*** Opening Text ***

# Torelli....If you have one lets see it please.



## Veni Vidi Vici (Feb 10, 2004)

Thank you

Veni Vidi Vici


----------



## sw3759 (Jul 10, 2004)

*Torelli Express*

well this is my 1st photo to post to this board.yeah i know the tape looks crappy and the photo isn't the best.my Voler winter gloves bled some kind of orange stain on the white tape.maybe this will motivate some other Torelli owners to post a pic.Oh,i really enjoy this bike.i originally had a Look HSC-1 which was noodly even for my 145lbs.the Ouzo pro really made a good bike great.


----------



## Veni Vidi Vici (Feb 10, 2004)

Thanks for the pic. I do like the red.

Veni Vidi Vici


----------



## sw3759 (Jul 10, 2004)

"Thanks for the pic. I do like the red."


thanks,actually it is orange though.maybe some other Torelli owners will post some pics.


----------



## washroad (Mar 23, 2007)

So here is a Washington ride, fresh off a club ride called the Chilly Hilly. Only 33 miles but ran at the end of Feb. Just under 3k ft elev. climbs. The temp was in the low 40's with light rain and there was over 4,000 riders. Also this is my first post,,,


----------



## bruin11 (May 21, 2004)

*Torelli Express*

Here is my Torelli Express with Campy Centaur


----------



## garbec (Mar 3, 2006)

*** Closing Text ***
*** Opening Data ***

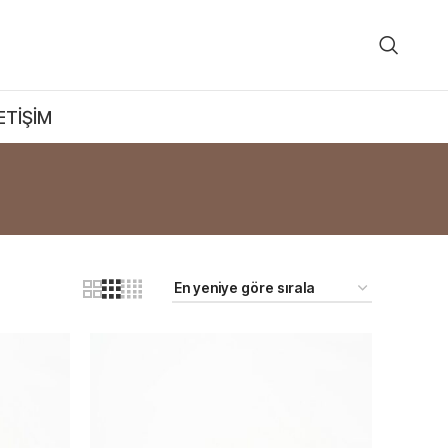
ETIŞIM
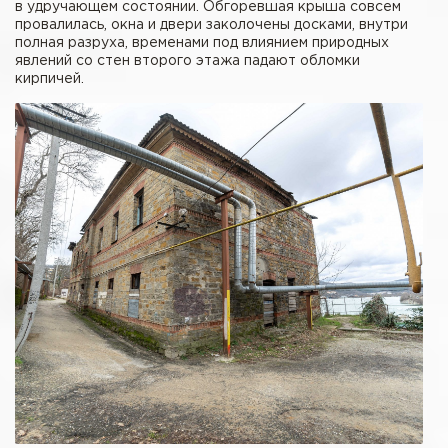
в удручающем состоянии. Обгоревшая крыша совсем
провалилась, окна и двери заколочены досками, внутри
полная разруха, временами под влиянием природных
явлений со стен второго этажа падают обломки
кирпичей.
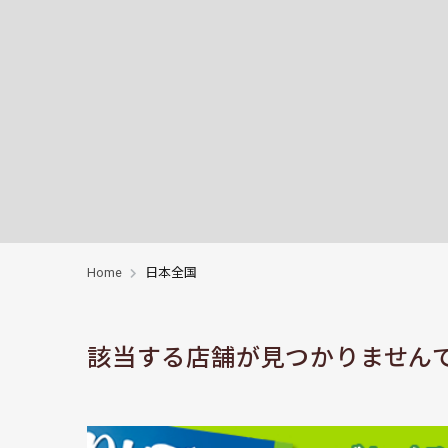
Home
日本全国
該当する店舗が見つかりません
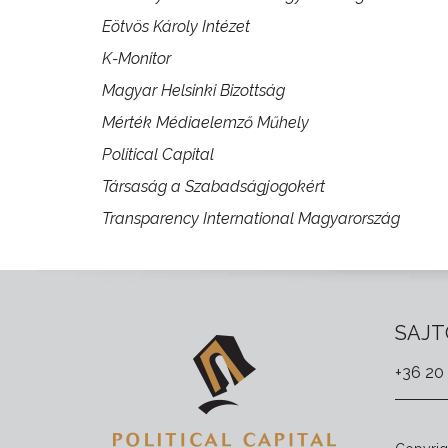
Eötvös Károly Intézet
K-Monitor
Magyar Helsinki Bizottság
Mérték Médiaelemző Műhely
Political Capital
Társaság a Szabadságjogokért
Transparency International Magyarország
SAJT
+36 20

*** Closing Data ***

__Things to do__.
[1] Reproduce the passage of the Torelli forum thread that starts at the words "well this is" and stops after the words "good bike great.".
[2] How many lines in the entries contain the string "Magyarország"? Case counts. Reply with the number only.

__Responses for each task__.
[1]
well this is my 1st photo to post to this board.yeah i know the tape looks crappy and the photo isn't the best.my Voler winter gloves bled some kind of orange stain on the white tape.maybe this will motivate some other Torelli owners to post a pic.Oh,i really enjoy this bike.i originally had a Look HSC-1 which was noodly even for my 145lbs.the Ouzo pro really made a good bike great.

[2] 1